Selain tak mencantumkan agama atau dituliskan beragama "lainnya" di KTP, sebagian masyarakat adat juga mengaku mengalami hambatan dalam mendapatkan akses fasilitas publik. Sesepuh masyarakat adat Merapu, Sumba Barat, NTT, Elmawo Mudde (70-an tahun) menceritakan, anak-anaknya sempat mengalami kesulitan saat akan masuk ke sekolah.
Persyaratan memasuki pendidikan formal, menyertakan akte kelahiran dan surat baptis (bagi yang beragama Nasrani). "Anak-anak tidak punya pilihan, karena harus sekolah. Jadi tipu diri, dipaksa pilih agama supaya bisa sekolah. Sama juga kalau mau jadi PNS (pegawai negeri sipil)," kata Elma, yang biasa disapa Mama, yang dijumpai saat menghadiri Seren Taun 2008 di Cigugur, Kuningan, Jawa Barat.
Steering Committee Aliansi Nasional Bhineka Tunggal Ika (ANBTI) Emmy Sahertian mengatakan, selain kesulitan saat akan mengurus KTP, sejumlah masyarakat adat juga memilih untuk membuat akte kelahiran di luar nikah bagi anaknya. Sebab, pernikahan yang dilakukan secara adat menurut kepercayaan yang mereka anut, tak dicatatkan secara legal di catatan sipil.
"Hak hidup itu kan sebenarnya melekat pada hak asasi. Misalnya hak menikah. Tapi gara-gara administrasi kependudukan, pernikahannya tidak diakui. Anak-anaknya kemudian ikut terdampak pada akte kelahirannya karena orangtuanya tidak punya akte kawin," ujar Emmy.
Pemerintah, menurut Emmy, selama ini hanya memahami budaya terbatas pada seni, artefak dan lokasinya. Padahal, di tengah masyarakat adat sendiri masih melekat agama dan kepercayaan lokal yang dianut masyarakat setempat. "Pemerintah tidak melihat bahwa manusia dan kepercayaan juga merupakan satu kesatuan dari budaya yang tidak bisa diabaikan. Bagaimanapun, budaya tidak bisa terlepas dari spiritualitas budaya. Selama ini, eksotisme budaya diekspos tapi spiritualitas budaya diabaikan. Masih banyak masyarakat adat kita yang hidup dengan identitas yang sangat kuat, dengan kepercayaan agama lokal mereka," papar Emmy.

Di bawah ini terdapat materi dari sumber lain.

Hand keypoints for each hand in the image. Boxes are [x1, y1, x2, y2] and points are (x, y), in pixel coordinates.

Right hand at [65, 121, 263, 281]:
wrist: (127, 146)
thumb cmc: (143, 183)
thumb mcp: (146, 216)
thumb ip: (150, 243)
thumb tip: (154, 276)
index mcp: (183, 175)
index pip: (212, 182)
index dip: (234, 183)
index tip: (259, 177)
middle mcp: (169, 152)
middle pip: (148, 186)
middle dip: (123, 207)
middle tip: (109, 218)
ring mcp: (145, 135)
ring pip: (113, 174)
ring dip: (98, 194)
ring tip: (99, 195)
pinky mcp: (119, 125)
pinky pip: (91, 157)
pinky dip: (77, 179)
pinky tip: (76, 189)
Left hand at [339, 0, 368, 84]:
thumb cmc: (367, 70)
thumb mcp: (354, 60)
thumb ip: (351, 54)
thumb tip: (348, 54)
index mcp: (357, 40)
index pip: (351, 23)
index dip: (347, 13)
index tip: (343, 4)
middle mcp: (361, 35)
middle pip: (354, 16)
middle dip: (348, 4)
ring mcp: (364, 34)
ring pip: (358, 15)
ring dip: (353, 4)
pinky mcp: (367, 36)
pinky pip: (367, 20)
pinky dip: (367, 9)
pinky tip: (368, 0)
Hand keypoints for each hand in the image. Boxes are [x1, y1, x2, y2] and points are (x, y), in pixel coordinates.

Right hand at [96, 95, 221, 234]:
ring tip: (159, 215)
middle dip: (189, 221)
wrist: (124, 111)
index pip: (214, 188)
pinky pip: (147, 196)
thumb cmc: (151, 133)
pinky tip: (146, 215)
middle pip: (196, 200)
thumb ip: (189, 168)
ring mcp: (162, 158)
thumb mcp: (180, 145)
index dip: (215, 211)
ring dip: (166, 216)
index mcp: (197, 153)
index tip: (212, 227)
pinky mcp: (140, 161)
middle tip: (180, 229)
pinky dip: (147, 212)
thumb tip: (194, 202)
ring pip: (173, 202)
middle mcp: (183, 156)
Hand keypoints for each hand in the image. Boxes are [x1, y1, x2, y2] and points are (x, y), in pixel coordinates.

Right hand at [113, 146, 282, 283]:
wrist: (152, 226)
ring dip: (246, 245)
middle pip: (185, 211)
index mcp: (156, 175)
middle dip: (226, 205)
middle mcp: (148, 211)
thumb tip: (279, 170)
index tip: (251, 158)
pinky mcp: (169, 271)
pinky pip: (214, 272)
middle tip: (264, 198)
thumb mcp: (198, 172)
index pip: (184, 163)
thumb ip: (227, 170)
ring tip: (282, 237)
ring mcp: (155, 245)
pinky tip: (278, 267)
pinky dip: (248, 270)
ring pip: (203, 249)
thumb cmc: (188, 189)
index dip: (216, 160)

Kepercayaan masyarakat adat, selama ini hanya tercatat di Departemen Kebudayaan dan Pariwisata. Hal inilah yang kemudian membuat dikotomi antara agama resmi yang tercatat di Departemen Agama, dengan agama lokal yang dianut masyarakat adat.
Apa harapan mereka?
Meski terbilang sebagai kaum minoritas, masyarakat adat hidup berdampingan secara damai dengan masyarakat di mana mereka tinggal. Perbedaan keyakinan, selama ini tak menimbulkan hambatan dalam bersosialisasi.
Salah satu anggota Komunitas Masyarakat Adat Dayak Hindu Budha Bumi Segandu Indramayu (Dayak Losarang), Dedi mengisahkan, masyarakat Losarang yang merupakan basis komunitasnya menerima mereka dengan baik.

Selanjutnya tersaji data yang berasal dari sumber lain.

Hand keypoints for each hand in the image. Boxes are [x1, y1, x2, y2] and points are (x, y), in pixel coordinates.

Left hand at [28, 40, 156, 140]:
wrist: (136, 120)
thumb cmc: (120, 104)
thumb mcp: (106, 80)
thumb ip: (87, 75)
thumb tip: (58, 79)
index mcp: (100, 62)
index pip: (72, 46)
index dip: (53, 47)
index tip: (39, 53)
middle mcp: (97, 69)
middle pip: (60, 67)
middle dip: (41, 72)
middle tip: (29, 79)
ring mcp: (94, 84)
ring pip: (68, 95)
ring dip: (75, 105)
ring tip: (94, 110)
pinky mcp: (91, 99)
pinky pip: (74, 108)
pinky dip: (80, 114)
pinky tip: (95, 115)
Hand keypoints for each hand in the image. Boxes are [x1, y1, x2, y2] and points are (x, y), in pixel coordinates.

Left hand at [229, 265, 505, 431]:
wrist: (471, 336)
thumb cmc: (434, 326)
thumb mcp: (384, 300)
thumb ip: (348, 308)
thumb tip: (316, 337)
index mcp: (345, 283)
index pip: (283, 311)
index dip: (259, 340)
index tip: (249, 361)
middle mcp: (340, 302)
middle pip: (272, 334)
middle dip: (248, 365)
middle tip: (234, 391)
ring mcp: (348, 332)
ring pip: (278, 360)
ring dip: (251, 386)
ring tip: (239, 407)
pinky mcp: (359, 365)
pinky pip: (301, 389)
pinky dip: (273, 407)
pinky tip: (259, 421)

"Masyarakat sudah menerima kami dengan baik, dan sosialisasinya tidak ada masalah. Kami saling memberi, saling membantu. Hanya pemerintah saja yang tidak memberikan keadilan bagi kami. Kami tidak bicara kebenaran, karena kebenaran itu milik Tuhan," kata Dedi.

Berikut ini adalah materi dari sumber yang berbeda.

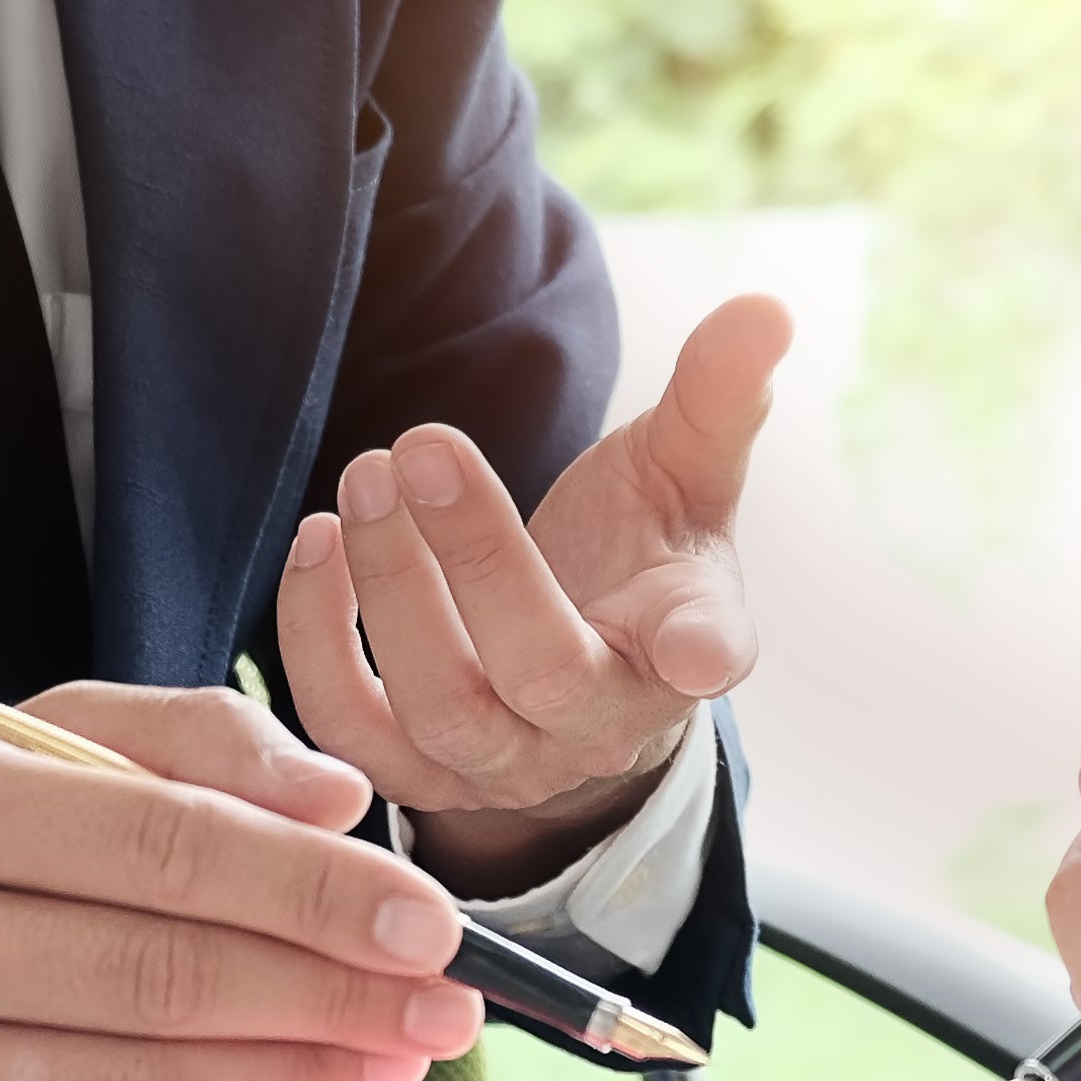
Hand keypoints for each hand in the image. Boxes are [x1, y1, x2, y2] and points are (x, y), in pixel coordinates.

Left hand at [274, 294, 792, 897]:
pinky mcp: (417, 773)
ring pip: (440, 707)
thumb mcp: (686, 475)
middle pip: (541, 670)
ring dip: (389, 586)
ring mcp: (503, 762)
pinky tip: (318, 540)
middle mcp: (596, 728)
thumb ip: (718, 398)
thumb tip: (765, 307)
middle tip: (422, 445)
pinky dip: (315, 639)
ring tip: (366, 476)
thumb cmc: (640, 558)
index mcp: (682, 649)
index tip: (698, 648)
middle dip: (478, 558)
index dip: (702, 651)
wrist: (579, 666)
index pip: (704, 653)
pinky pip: (350, 727)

Hal serupa juga diungkapkan Mama. Di Sumba Barat, yang 60 persen masyarakatnya penganut Merapu, hidup berdampingan secara damai dengan masyarakat setempat yang beragama lain. "Enam agama bukan berarti ada 6 Tuhan, Tuhan tetap satu. Hanya cara kita menyembah berbeda. Warna kulit boleh beda, tapi kita semua satu, orang Indonesia. Kalau pemerintah menerima (penganut kepercayaan), terima kasih. Harapan saya, kami tidak perlu diakui, tapi jangan paksa pilih agama. Kalau bisa, tidak perlu ada kolom agama di KTP, sehingga tidak hambat kami," ujar Mama.
"Kami orang Indonesia, hanya mengharapkan keadilan bagi seluruh rakyat Indonesia, seperti dijanjikan dalam Pancasila," kata Dedi.